Taking Sides: President Biden is NOT to Blame for the Rising Gas Prices


Cartoonist C.Noller

Anna Childs, Opinion Columnist

As gas prices rise across the country, an upset population is eager to point fingers at political leaders and direct blame. However, while it may seem that President Biden has caused this recent spike, the rise has very little correlation with his presidency and much more with the state of the economy during the COVID-19 pandemic. During the early stages of the pandemic, the demand for gas took a steep nosedive, as many Americans switched to virtual schooling and working from home, no longer using their cars to commute daily. The Organization of the Petroleum Exporting Countries (OPEC) soon decreased gas production due to this huge decline in demand and is now struggling to meet the new need from surging numbers of U.S. drivers for gas. With such a low supply and newfound high demand, it was only inevitable that higher gas prices would soon follow.

  Many accusers reference the President’s decision to close the Keystone XL pipeline, which was set to carry oil from Alberta, Canada to Nebraska, as well as his choice to suspend oil and gas leasing permits on federal lands as the reason for the limited oil supply. This connection doesn’t take into account the delayed nature of the free market. There is no way that a decision as recent as the pipeline closing would have such an immediate impact on gas prices in the U.S. As Severin Borenstein, a professor of Business Administration and Public Policy at the University of California Berkeley said, “At this point, there is no plausible connection between Biden becoming president and the increasing gasoline prices” (CNN).

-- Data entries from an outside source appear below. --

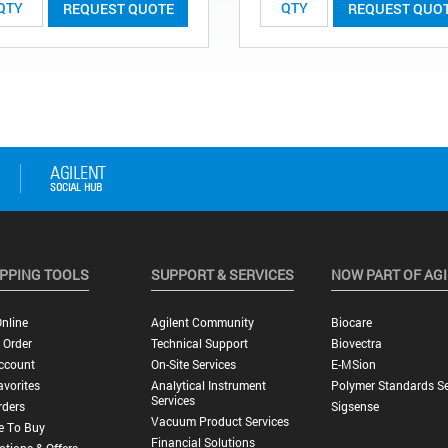
REQUEST QUOTE
REQUEST QUO
PPING TOOLS
SUPPORT & SERVICES
NOW PART OF AG
nline
Agilent Community
Biocare
 Order
Technical Support
Biovectra
ccount
On-Site Services
E-MSion
vorites
Analytical Instrument
Polymer Standards Se
Services
rders
Sigsense
Vacuum Product Services
e To Buy
Financial Solutions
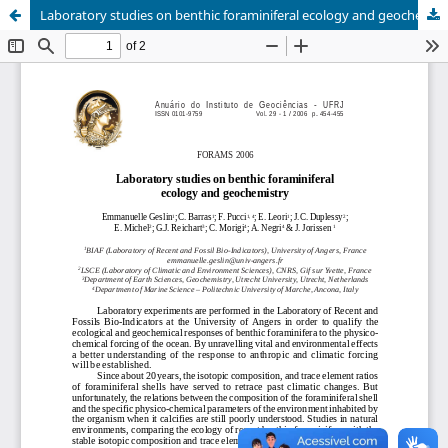
Laboratory studies on benthic foraminiferal ecology and geochemistry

  President Biden has called upon OPEC to increase oil production, but OPEC “is refusing to increase production, despite surging demand for gas. As Axios reported, U.S. independent producers also are reluctant to ramp up ‘thanks to a recent wave of bankruptcies and investors demanding more focus on returns’” (Deseret News). As OPEC has only very slowly and recently begun increasing its oil pumping pace, the supply will likely take some time to meet the ever-growing demand. Though the President could make decisions to speed up this process, his influence is, in the end, fairly minimal.

  While irritation with the state of gas prices may be simple to direct at a prominent authority figure like the President, this frustration is misplaced. He may be able to take steps moving forward to improve the state of oil production or address this issue through other means, but it will take some time for them to go into effect.